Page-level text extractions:
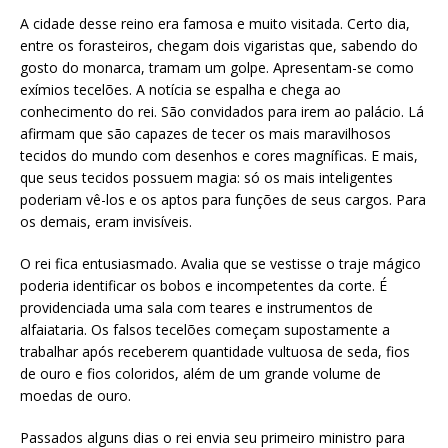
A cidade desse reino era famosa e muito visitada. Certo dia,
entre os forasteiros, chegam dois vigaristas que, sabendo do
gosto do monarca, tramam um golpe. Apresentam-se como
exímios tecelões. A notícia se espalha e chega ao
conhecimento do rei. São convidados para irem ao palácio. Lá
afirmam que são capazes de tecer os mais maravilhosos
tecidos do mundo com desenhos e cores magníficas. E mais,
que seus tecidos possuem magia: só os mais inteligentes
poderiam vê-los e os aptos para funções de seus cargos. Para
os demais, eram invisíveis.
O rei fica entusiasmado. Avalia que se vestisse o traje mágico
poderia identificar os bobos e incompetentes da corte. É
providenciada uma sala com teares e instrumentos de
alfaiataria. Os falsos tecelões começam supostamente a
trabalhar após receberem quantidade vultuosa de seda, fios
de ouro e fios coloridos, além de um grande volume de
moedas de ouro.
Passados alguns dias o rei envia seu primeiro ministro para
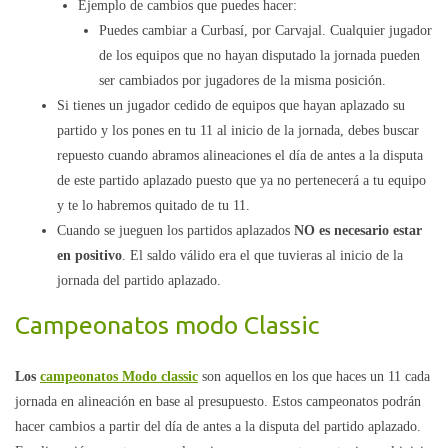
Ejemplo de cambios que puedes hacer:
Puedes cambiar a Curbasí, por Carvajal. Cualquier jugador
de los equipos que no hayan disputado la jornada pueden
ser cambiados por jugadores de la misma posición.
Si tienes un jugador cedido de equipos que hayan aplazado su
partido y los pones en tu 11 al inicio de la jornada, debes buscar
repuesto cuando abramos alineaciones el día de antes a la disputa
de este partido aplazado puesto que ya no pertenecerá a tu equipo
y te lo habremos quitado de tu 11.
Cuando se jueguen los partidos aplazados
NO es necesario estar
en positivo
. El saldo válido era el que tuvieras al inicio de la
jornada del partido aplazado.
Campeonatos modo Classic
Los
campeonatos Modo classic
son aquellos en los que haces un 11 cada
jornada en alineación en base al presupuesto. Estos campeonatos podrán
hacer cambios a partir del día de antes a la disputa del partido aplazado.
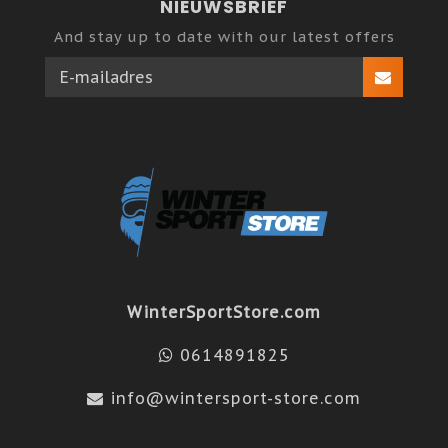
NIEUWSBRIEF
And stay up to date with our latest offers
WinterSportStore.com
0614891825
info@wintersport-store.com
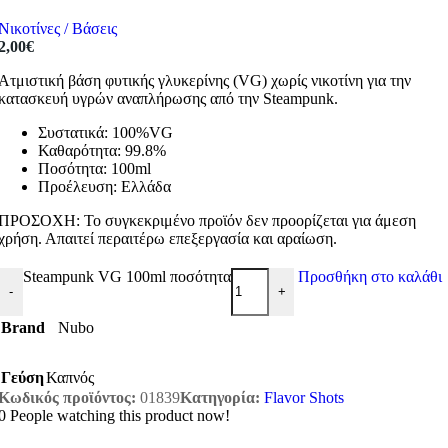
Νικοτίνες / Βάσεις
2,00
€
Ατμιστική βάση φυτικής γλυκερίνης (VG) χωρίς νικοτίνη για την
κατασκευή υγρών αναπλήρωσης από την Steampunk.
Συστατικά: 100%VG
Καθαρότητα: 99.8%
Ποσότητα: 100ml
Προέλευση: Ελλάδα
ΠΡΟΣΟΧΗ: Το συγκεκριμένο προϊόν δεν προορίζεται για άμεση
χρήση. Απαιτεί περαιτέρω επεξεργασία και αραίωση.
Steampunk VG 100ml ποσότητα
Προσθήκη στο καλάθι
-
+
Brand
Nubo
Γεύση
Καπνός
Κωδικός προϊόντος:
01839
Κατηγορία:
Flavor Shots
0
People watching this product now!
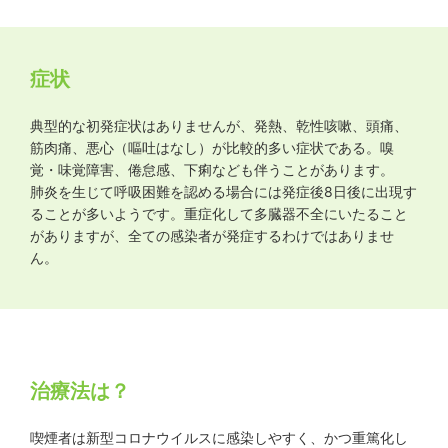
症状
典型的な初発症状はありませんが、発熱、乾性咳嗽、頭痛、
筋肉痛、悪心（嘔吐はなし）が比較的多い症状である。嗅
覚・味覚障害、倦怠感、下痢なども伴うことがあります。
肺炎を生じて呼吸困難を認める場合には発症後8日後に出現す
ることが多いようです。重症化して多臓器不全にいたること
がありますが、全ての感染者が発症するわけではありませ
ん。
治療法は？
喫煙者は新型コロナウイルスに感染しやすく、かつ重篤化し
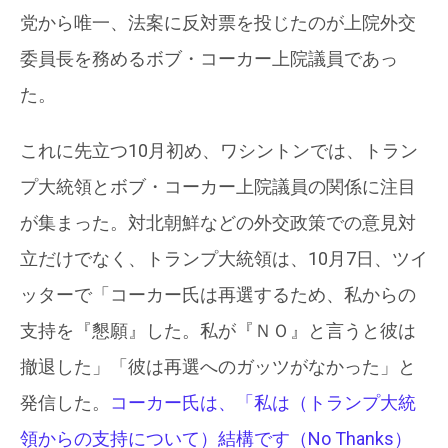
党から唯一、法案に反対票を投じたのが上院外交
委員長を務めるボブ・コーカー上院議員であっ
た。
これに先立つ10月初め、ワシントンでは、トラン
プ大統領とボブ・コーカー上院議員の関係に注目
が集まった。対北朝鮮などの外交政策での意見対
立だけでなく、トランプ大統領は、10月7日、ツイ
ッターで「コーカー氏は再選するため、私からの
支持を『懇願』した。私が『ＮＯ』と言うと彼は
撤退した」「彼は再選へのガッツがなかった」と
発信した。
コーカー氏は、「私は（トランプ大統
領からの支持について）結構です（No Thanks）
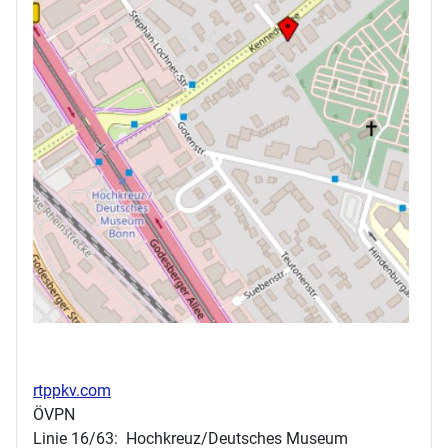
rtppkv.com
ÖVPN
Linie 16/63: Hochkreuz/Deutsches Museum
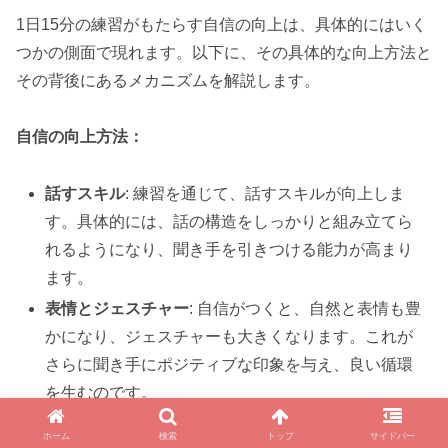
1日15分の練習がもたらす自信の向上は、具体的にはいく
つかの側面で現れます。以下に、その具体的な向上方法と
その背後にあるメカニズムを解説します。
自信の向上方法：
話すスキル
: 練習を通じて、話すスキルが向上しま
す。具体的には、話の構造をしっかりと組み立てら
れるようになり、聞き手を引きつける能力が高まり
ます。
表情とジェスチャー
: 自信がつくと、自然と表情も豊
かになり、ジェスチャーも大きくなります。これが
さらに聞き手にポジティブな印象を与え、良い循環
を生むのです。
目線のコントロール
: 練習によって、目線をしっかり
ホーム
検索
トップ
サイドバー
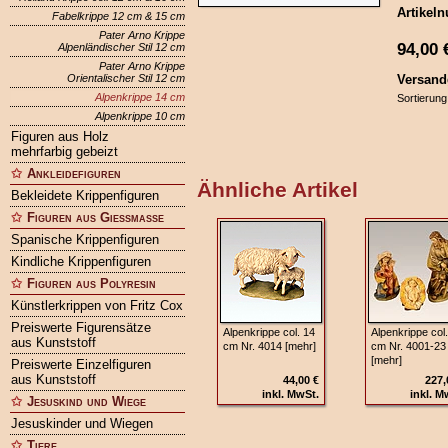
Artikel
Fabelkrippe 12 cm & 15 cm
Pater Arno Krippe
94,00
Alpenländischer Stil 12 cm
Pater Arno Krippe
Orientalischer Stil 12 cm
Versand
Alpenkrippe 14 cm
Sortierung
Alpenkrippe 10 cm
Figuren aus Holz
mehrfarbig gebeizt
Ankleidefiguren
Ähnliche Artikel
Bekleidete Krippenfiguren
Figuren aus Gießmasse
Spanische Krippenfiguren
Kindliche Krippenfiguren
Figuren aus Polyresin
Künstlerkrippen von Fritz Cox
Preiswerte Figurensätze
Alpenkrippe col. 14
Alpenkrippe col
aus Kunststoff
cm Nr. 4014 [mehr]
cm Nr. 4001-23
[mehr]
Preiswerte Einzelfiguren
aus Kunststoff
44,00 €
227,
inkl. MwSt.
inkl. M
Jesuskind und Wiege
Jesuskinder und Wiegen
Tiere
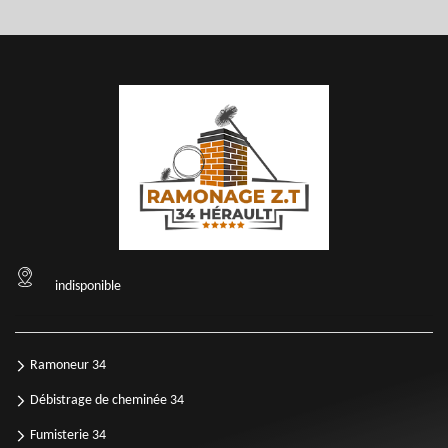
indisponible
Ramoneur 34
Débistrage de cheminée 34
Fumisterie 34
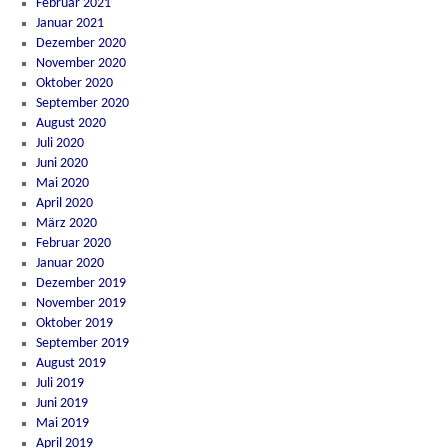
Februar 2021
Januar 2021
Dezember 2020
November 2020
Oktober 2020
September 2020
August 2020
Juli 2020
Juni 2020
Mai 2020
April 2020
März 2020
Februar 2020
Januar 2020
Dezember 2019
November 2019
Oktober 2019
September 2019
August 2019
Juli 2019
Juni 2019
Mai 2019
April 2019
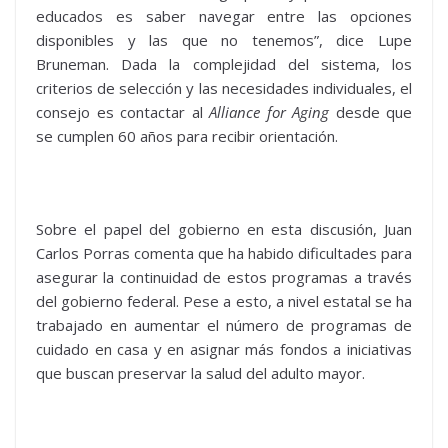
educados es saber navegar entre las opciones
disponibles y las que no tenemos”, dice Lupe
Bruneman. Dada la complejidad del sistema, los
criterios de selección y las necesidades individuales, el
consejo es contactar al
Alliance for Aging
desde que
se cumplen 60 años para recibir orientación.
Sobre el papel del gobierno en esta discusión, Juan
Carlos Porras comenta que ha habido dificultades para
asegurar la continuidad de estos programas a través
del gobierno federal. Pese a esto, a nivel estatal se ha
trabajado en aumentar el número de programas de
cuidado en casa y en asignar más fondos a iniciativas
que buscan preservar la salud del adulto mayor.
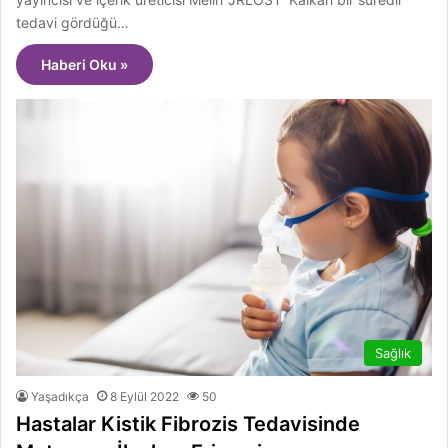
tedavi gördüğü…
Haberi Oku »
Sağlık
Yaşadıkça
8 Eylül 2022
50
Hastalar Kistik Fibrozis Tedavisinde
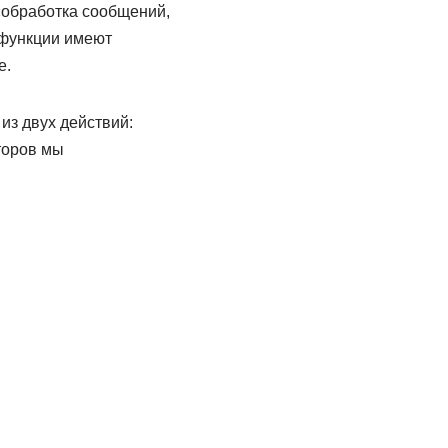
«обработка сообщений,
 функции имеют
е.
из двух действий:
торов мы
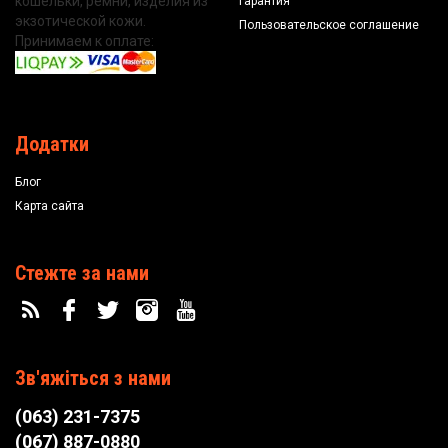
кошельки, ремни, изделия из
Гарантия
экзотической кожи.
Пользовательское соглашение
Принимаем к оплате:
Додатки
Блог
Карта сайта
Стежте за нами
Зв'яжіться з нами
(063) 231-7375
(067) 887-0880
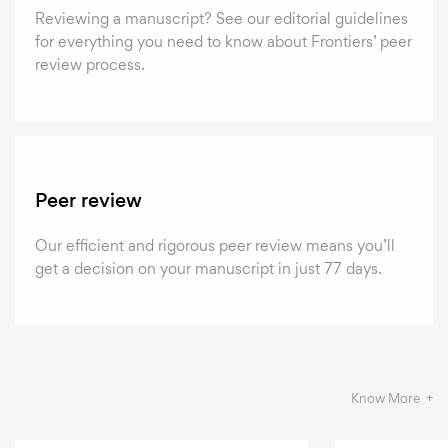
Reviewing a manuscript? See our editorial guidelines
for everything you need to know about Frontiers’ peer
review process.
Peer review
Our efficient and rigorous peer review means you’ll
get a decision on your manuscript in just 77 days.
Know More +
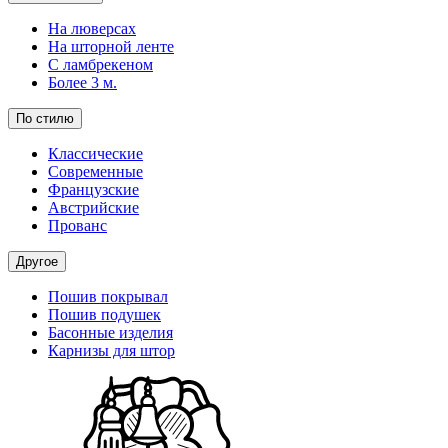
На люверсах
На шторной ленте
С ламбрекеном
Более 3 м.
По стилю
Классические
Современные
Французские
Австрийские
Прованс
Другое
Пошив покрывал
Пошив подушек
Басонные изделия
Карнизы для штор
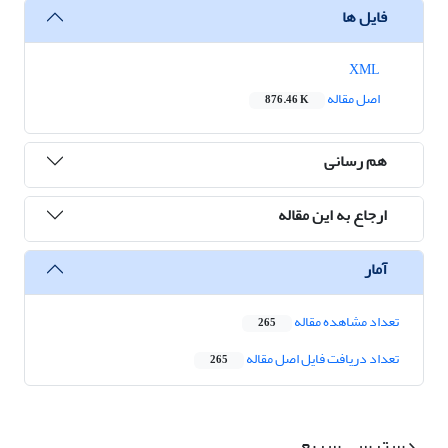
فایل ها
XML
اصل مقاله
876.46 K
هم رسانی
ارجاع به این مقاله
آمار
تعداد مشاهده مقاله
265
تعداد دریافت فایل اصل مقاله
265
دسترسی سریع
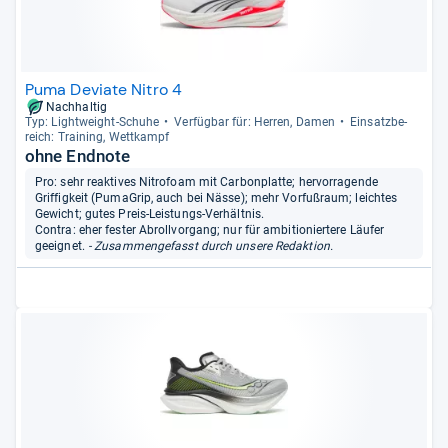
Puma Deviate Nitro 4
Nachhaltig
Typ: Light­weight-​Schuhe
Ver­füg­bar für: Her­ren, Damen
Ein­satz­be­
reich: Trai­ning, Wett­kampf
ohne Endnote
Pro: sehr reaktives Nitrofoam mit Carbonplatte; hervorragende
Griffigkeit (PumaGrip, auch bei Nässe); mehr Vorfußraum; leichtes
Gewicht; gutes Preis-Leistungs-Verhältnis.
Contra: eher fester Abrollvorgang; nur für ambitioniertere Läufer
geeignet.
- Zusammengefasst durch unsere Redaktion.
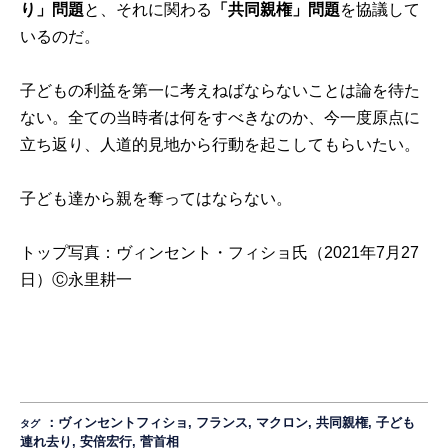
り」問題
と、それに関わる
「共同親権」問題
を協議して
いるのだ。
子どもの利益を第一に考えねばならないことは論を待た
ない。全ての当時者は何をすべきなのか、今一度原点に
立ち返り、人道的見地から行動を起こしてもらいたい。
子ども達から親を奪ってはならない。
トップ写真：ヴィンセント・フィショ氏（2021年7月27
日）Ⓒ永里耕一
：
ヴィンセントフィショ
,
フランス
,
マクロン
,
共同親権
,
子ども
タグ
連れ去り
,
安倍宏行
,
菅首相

DIRECTIVE:
Quote the lines of the records starting at the line containing "indisponible" and ending at the line containing "Fumisterie 34", both included.

EXERCISE OUTPUT:
indisponible
Ramoneur 34
Débistrage de cheminée 34
Fumisterie 34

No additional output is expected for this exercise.